▶ [WHAT IS NEEDED] Please set down exactly the lines from the one that contains "今後ロボット掃除機を買い替える際にも、次もま" through the end of the material, leaving out every picture.

▶ [PROVIDED RECORDS]
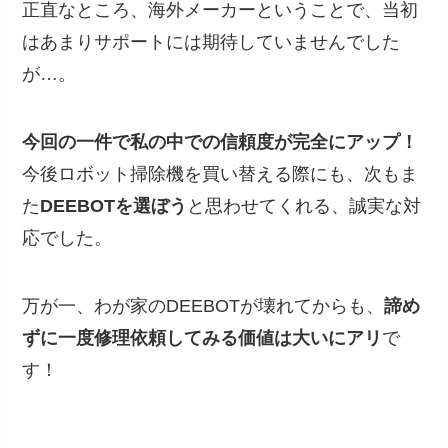
正直なところ、海外メーカーということで、当初
はあまりサポートには期待していませんでした
が…。
今回の一件で私の中での信頼度が完全にアップ！
今後ロボット掃除機を買い替える際にも、次もま
た
DEEBOTを選ぼう
と思わせてくれる、誠実な対
応でした。
万が一、わが家のDEEBOTが壊れてからも、
諦め
ずに一度修理依頼してみる価値は大いにアリ
で
す！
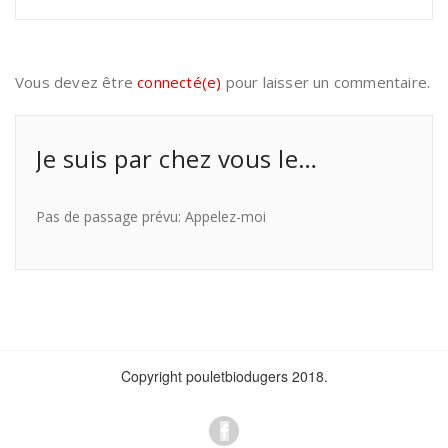
Vous devez être
connecté(e)
pour laisser un commentaire.
Je suis par chez vous le…
Pas de passage prévu: Appelez-moi
Copyright pouletbiodugers 2018.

▶ [YOUR RESPONSE]
今後ロボット掃除機を買い替える際にも、次もま
た
DEEBOTを選ぼう
と思わせてくれる、誠実な対
応でした。
万が一、わが家のDEEBOTが壊れてからも、
諦め
ずに一度修理依頼してみる価値は大いにアリ
で
す！
Vous devez être
connecté(e)
pour laisser un commentaire.
Je suis par chez vous le…
Pas de passage prévu: Appelez-moi
Copyright pouletbiodugers 2018.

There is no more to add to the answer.